Sampling error is the random difference between a survey estimate and an actual population value. It occurs because the survey estimate is calculated from a randomly chosen subset of the entire population. The sampling error averaged over all possible samples would be zero, but there is only one sample for the 2001 RECS. Therefore, the sampling error is not zero and is unknown for the 2001 RECS sample. However, the sample design permits sampling errors to be estimated.

This section describes how the sampling errors were estimated and how they were made available to readers of RECS tables and analyses who are interested in the precision of the estimates in the RECS tables.

Relative Standard Errors (RSE’s)

Throughout the RECS tables, standard errors are given as percents of their estimated values; that is, as relative standard errors (RSE). The RSE is also known as the coefficient of variation.

For a given population parameter Y that is estimated by the survey statistic Y, the relative standard error of Y, RSE (Y), and standard error of Y, S (Y), are given by:

RSE (Y) = [S (Y)/Y] × 100.

S (Y) = [RSE (Y)/100] × Y.

For some surveys, a convenient algebraic formula for computing variances can be obtained. However, the RECS used a multistage area sample design of such complexity (see Survey Methods) that it is virtually impossible to construct an exact algebraic expression for estimating variances. In particular, convenient formulas based on an assumption of simple random sampling, typical of most standard statistical packages, are inappropriate for the RECS estimates. Such formulas tend to give low values for standard errors, making the estimates appear much more accurate than is the case.

Balanced Half-Sample Replication

Instead, the method used to estimate sampling variances for the RECS was balanced half-sample replication.
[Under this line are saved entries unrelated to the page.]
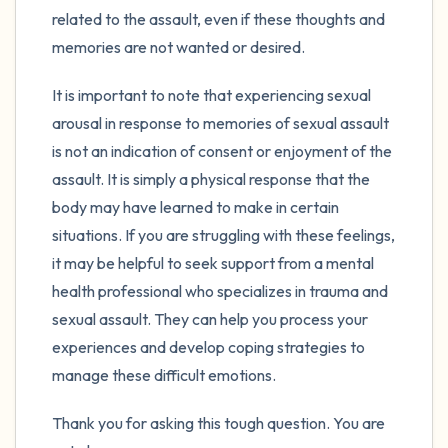
related to the assault, even if these thoughts and
memories are not wanted or desired.
It is important to note that experiencing sexual
arousal in response to memories of sexual assault
is not an indication of consent or enjoyment of the
assault. It is simply a physical response that the
body may have learned to make in certain
situations. If you are struggling with these feelings,
it may be helpful to seek support from a mental
health professional who specializes in trauma and
sexual assault. They can help you process your
experiences and develop coping strategies to
manage these difficult emotions.
Thank you for asking this tough question. You are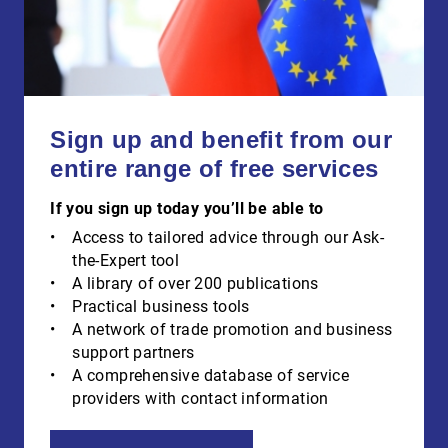
Sign up and benefit from our
entire range of free services
If you sign up today you’ll be able to
Access to tailored advice through our Ask-
the-Expert tool
A library of over 200 publications
Practical business tools
A network of trade promotion and business
support partners
A comprehensive database of service
providers with contact information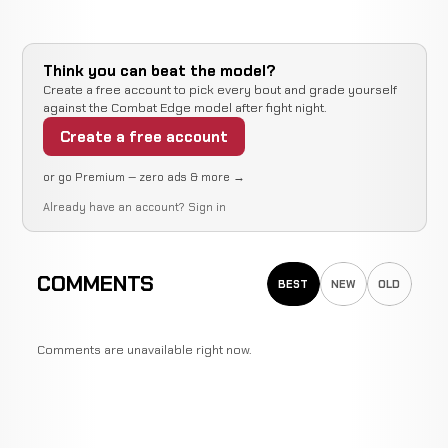
Think you can beat the model?
Create a free account to pick every bout and grade yourself
against the Combat Edge model after fight night.
Create a free account
or go Premium — zero ads & more →
Already have an account?
Sign in
COMMENTS
BEST
NEW
OLD
Comments are unavailable right now.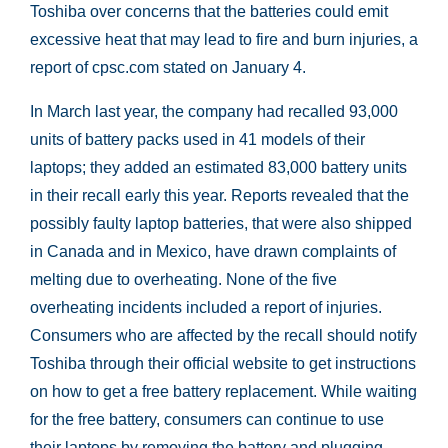
Toshiba over concerns that the batteries could emit
excessive heat that may lead to fire and burn injuries, a
report of cpsc.com stated on January 4.
In March last year, the company had recalled 93,000
units of battery packs used in 41 models of their
laptops; they added an estimated 83,000 battery units
in their recall early this year. Reports revealed that the
possibly faulty laptop batteries, that were also shipped
in Canada and in Mexico, have drawn complaints of
melting due to overheating. None of the five
overheating incidents included a report of injuries.
Consumers who are affected by the recall should notify
Toshiba through their official website to get instructions
on how to get a free battery replacement. While waiting
for the free battery, consumers can continue to use
their laptops by removing the battery and plugging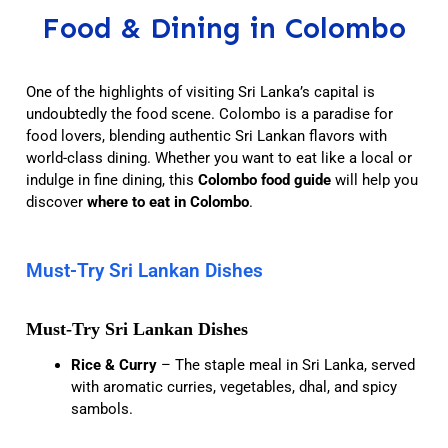
Food & Dining in Colombo
One of the highlights of visiting Sri Lanka’s capital is
undoubtedly the food scene. Colombo is a paradise for
food lovers, blending authentic Sri Lankan flavors with
world-class dining. Whether you want to eat like a local or
indulge in fine dining, this
Colombo food guide
will help you
discover
where to eat in Colombo
.
Must-Try Sri Lankan Dishes
Must-Try Sri Lankan Dishes
Rice & Curry
– The staple meal in Sri Lanka, served
with aromatic curries, vegetables, dhal, and spicy
sambols.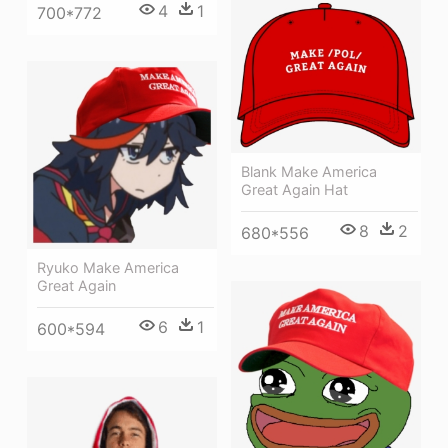
4
1
700*772
Blank Make America
Great Again Hat
8
2
680*556
Ryuko Make America
Great Again
6
1
600*594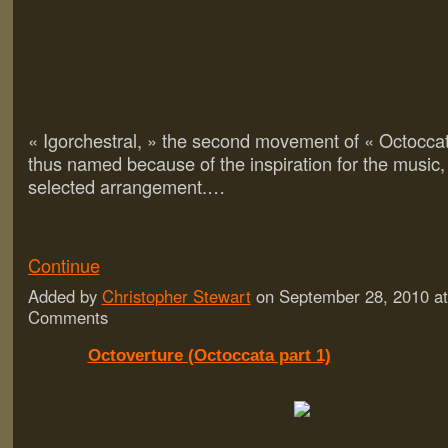
« Igorchestral, » the second movement of « Octocca
thus named because of the inspiration for the music,
selected arrangement.…
Continue
Added by
Christopher Stewart
on September 28, 2010 a
Comments
Octoverture (Octoccata part 1)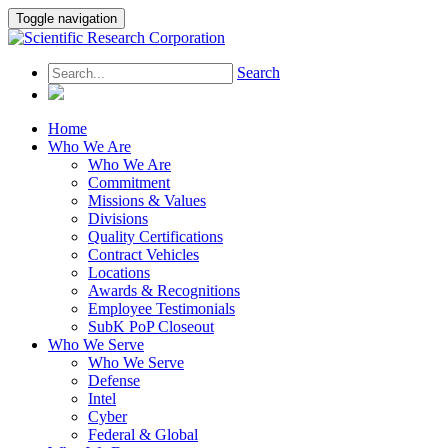
Toggle navigation
Search
Home
Who We Are
Who We Are
Commitment
Missions & Values
Divisions
Quality Certifications
Contract Vehicles
Locations
Awards & Recognitions
Employee Testimonials
SubK PoP Closeout
Who We Serve
Who We Serve
Defense
Intel
Cyber
Federal & Global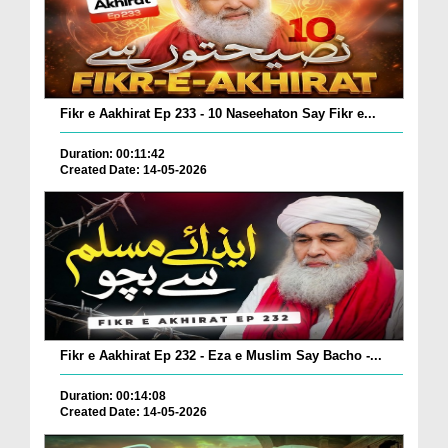
Fikr e Aakhirat Ep 233 - 10 Naseehaton Say Fikr e...
Duration: 00:11:42
Created Date: 14-05-2026
Fikr e Aakhirat Ep 232 - Eza e Muslim Say Bacho -...
Duration: 00:14:08
Created Date: 14-05-2026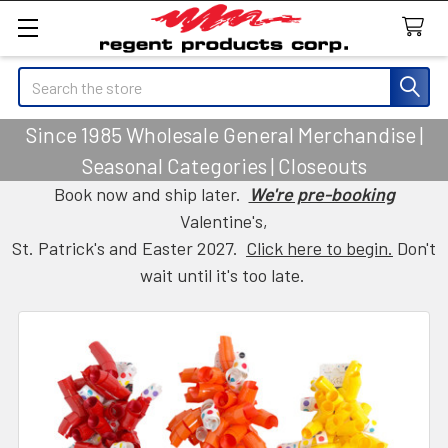
Search
Since 1985 Wholesale General Merchandise |
Seasonal Categories | Closeouts
Book now and ship later.
We're pre-booking
Valentine's,
St. Patrick's and Easter 2027.
Click here to begin.
Don't
wait until it's too late.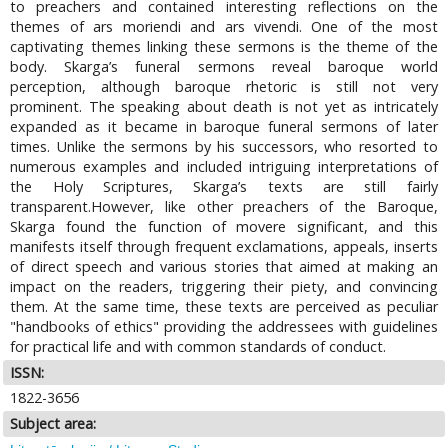
to preachers and contained interesting reflections on the
themes of ars moriendi and ars vivendi. One of the most
captivating themes linking these sermons is the theme of the
body. Skarga’s funeral sermons reveal baroque world
perception, although baroque rhetoric is still not very
prominent. The speaking about death is not yet as intricately
expanded as it became in baroque funeral sermons of later
times. Unlike the sermons by his successors, who resorted to
numerous examples and included intriguing interpretations of
the Holy Scriptures, Skarga’s texts are still fairly
transparent.However, like other preachers of the Baroque,
Skarga found the function of movere significant, and this
manifests itself through frequent exclamations, appeals, inserts
of direct speech and various stories that aimed at making an
impact on the readers, triggering their piety, and convincing
them. At the same time, these texts are perceived as peculiar
"handbooks of ethics" providing the addressees with guidelines
for practical life and with common standards of conduct.
ISSN:
1822-3656
Subject area: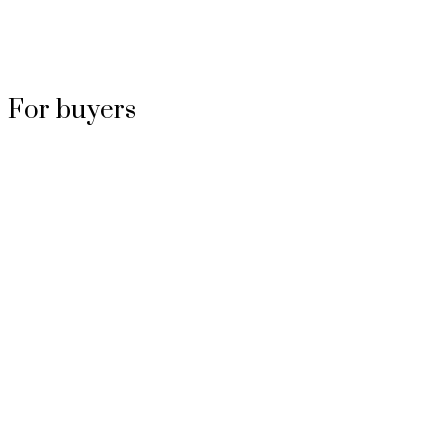
For buyers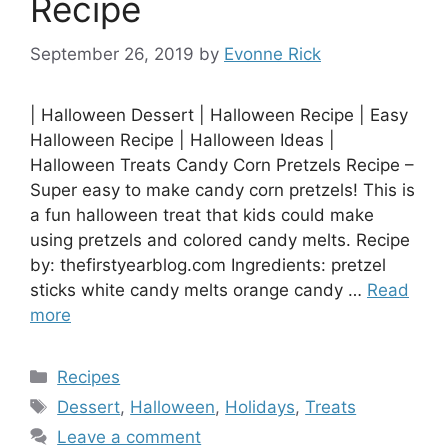
Recipe
September 26, 2019
by
Evonne Rick
| Halloween Dessert | Halloween Recipe | Easy
Halloween Recipe | Halloween Ideas |
Halloween Treats Candy Corn Pretzels Recipe –
Super easy to make candy corn pretzels! This is
a fun halloween treat that kids could make
using pretzels and colored candy melts. Recipe
by: thefirstyearblog.com Ingredients: pretzel
sticks white candy melts orange candy …
Read
more
Categories
Recipes
Tags
Dessert
,
Halloween
,
Holidays
,
Treats
Leave a comment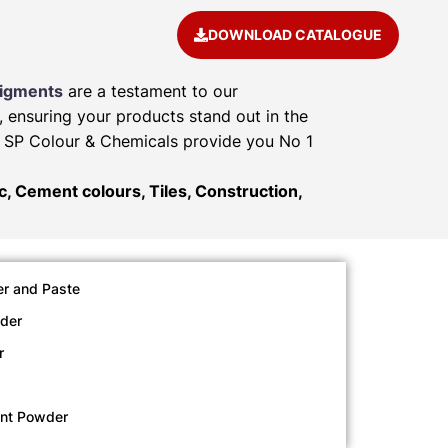
DOWNLOAD CATALOGUE
Pigments
are a testament to our
, ensuring your products stand out in the
e. SP Colour & Chemicals provide you No 1
ic, Cement colours, Tiles, Construction,
r and Paste
der
r
ent Powder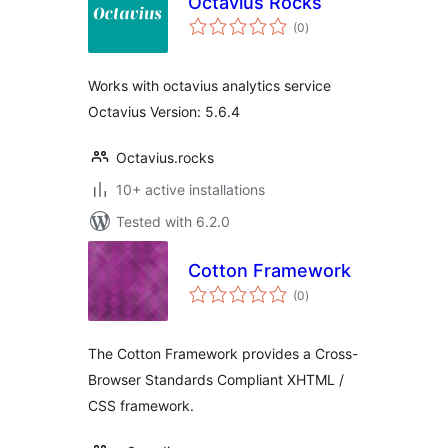
Octavius Rocks
total
(0
)
ratings
Works with octavius analytics service
Octavius Version: 5.6.4
Octavius.rocks
10+ active installations
Tested with 6.2.0
Cotton Framework
total
(0
)
ratings
The Cotton Framework provides a Cross-
Browser Standards Compliant XHTML /
CSS framework.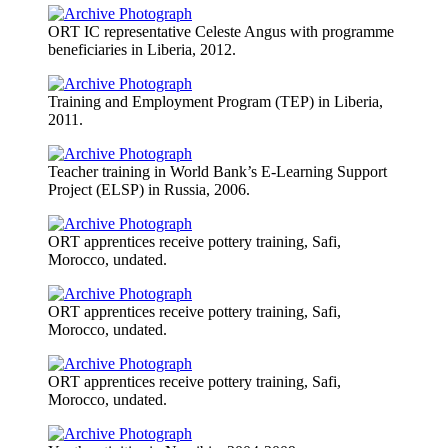
ORT IC representative Celeste Angus with programme
beneficiaries in Liberia, 2012.
Training and Employment Program (TEP) in Liberia,
2011.
Teacher training in World Bank’s E-Learning Support
Project (ELSP) in Russia, 2006.
ORT apprentices receive pottery training, Safi,
Morocco, undated.
ORT apprentices receive pottery training, Safi,
Morocco, undated.
ORT apprentices receive pottery training, Safi,
Morocco, undated.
The balanced half-sample replication method involves calculating the value for a statistic using the full sample and calculating the value for each of a systematic set of half samples. (Each half sample contains approximately one-half of the observations contained in the full sample.) The variance is estimated using the differences between the value of the statistic calculated using the full sample and the values of the statistic calculated using each of the half samples.

For every estimate in the RECS tables, the RSE was computed by the balanced half-sample replication method. This RSE was used for any statistical tests or confidence intervals given in the text, or to determine if the estimate was too inaccurate to publish (RSE greater than 50 percent).

Generalized Variances

Instead of publishing the complete set of RSE’s, a generalized variance technique is provided, by which the reader can compute an approximate RSE for each of the estimates in the detailed RECS tables. For the statistic in the ith row and jth column of a particular table, the approximate RSE is given by:

RSE (i,j) = R(i) × C(j)

where R(i) is the RSE row factor given in the last column of row i, and C(j) is the RSE column factor given at the top of column j.

This value for the relative standard error can be used to construct confidence intervals and to perform hypothesis tests by standard statistical methods. However, because the generalized variance procedure gives only approximate RSE’s, such confidence intervals and statistical tests must also be regarded as only approximate.